Todd Klein's Blog, page 159
October 1, 2017
And Then I Read: BUILDING BLOCKS by Cynthia Voigt
Cover art by Eileen McKeating.
The other early works by Voigt that I’ve read have been realistic dramas about broken families and troubled teens written very well. This one from 1984 is a departure in that the main character, Brann Connell, goes back in time. In the present, Brann’s family is having their own troubles. Brann’s mother wants to go back to school to become a lawyer and help the family’s flagging fortunes. Brann’s father is an architect with a good job but no ambition. He’s recently inherited a family farm that he wants to go live and work on, but that would mean quitting his current job. If the farm was sold and they stay where they are, the money from it would allow Brann’s mom to go back to school.
━━━━━━━━━━
### Problem requirements
Reproduce the book review from "Todd Klein's Blog, page" to "back to school.".

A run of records
━━━━━━━━━━
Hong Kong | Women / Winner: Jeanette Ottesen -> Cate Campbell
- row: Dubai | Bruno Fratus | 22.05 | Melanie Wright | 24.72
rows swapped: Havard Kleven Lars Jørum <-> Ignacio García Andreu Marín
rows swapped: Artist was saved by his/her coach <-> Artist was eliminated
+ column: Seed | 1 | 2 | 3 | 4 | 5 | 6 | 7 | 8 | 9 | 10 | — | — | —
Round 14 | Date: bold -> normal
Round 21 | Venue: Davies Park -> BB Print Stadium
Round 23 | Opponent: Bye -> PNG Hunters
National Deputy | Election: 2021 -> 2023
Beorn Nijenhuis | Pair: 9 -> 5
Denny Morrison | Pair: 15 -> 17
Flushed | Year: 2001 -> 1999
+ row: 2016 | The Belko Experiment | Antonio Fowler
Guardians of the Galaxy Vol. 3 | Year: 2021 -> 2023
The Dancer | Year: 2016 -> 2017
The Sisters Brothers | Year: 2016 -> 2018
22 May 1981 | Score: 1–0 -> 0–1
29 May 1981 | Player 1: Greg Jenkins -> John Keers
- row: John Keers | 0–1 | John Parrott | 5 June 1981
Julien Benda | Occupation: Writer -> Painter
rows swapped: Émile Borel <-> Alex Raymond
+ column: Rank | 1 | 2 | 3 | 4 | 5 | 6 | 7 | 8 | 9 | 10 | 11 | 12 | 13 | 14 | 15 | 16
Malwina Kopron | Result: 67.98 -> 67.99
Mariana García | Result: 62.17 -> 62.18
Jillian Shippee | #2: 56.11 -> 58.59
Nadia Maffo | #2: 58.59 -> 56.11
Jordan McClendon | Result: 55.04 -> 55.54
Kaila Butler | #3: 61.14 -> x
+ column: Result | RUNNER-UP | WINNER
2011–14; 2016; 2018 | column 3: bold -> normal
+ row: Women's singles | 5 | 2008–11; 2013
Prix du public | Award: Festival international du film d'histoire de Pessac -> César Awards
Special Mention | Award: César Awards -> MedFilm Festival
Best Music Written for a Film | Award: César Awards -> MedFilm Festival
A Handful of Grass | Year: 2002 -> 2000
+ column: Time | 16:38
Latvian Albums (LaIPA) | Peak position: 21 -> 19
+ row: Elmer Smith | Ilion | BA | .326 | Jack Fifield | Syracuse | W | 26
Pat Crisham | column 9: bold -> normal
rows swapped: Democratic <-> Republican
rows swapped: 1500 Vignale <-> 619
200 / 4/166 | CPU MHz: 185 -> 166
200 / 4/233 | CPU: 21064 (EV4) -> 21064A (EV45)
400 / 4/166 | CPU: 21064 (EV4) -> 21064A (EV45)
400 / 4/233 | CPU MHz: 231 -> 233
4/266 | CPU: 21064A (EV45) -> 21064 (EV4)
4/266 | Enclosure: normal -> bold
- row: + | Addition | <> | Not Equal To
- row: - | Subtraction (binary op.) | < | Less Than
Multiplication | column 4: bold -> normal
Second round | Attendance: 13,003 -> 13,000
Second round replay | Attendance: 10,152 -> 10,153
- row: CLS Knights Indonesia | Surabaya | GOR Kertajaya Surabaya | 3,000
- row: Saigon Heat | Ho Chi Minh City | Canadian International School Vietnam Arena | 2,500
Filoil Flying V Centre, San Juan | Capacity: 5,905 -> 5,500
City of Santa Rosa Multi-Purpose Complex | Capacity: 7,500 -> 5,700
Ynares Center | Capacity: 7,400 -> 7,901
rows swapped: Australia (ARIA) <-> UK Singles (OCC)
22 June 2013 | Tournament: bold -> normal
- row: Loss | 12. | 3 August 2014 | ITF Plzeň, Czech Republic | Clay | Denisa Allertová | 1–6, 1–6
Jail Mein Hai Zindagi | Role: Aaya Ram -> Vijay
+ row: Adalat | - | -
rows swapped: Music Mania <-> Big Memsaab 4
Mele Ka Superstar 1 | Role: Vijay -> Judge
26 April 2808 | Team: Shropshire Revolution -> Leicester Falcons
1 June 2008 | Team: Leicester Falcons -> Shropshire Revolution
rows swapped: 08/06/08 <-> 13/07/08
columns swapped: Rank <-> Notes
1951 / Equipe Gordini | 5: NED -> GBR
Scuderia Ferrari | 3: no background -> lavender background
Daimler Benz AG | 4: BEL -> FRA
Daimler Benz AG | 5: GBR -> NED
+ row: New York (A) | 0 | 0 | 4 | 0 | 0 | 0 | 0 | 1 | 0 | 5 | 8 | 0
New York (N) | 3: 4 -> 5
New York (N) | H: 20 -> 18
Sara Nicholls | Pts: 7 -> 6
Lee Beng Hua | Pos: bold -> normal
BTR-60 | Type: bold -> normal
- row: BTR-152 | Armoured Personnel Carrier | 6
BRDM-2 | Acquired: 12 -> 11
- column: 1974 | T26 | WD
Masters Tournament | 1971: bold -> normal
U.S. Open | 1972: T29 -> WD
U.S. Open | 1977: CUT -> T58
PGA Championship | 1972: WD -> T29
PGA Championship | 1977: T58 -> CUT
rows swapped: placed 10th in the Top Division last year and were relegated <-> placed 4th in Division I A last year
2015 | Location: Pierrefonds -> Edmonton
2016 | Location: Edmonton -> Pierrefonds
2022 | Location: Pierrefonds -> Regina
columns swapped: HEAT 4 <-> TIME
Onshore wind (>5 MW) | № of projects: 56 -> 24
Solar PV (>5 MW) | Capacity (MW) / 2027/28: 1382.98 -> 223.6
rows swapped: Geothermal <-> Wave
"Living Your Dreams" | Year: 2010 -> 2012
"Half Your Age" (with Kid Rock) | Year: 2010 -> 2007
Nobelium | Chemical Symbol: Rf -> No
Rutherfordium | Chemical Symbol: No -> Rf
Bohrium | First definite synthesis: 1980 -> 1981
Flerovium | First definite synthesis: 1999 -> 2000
━━━━━━━━━━
### Written answer
Todd Klein's Blog, page 159
October 1, 2017
And Then I Read: BUILDING BLOCKS by Cynthia Voigt
Cover art by Eileen McKeating.
The other early works by Voigt that I’ve read have been realistic dramas about broken families and troubled teens written very well. This one from 1984 is a departure in that the main character, Brann Connell, goes back in time. In the present, Brann’s family is having their own troubles. Brann’s mother wants to go back to school to become a lawyer and help the family’s flagging fortunes. Brann’s father is an architect with a good job but no ambition. He’s recently inherited a family farm that he wants to go live and work on, but that would mean quitting his current job. If the farm was sold and they stay where they are, the money from it would allow Brann’s mom to go back to school.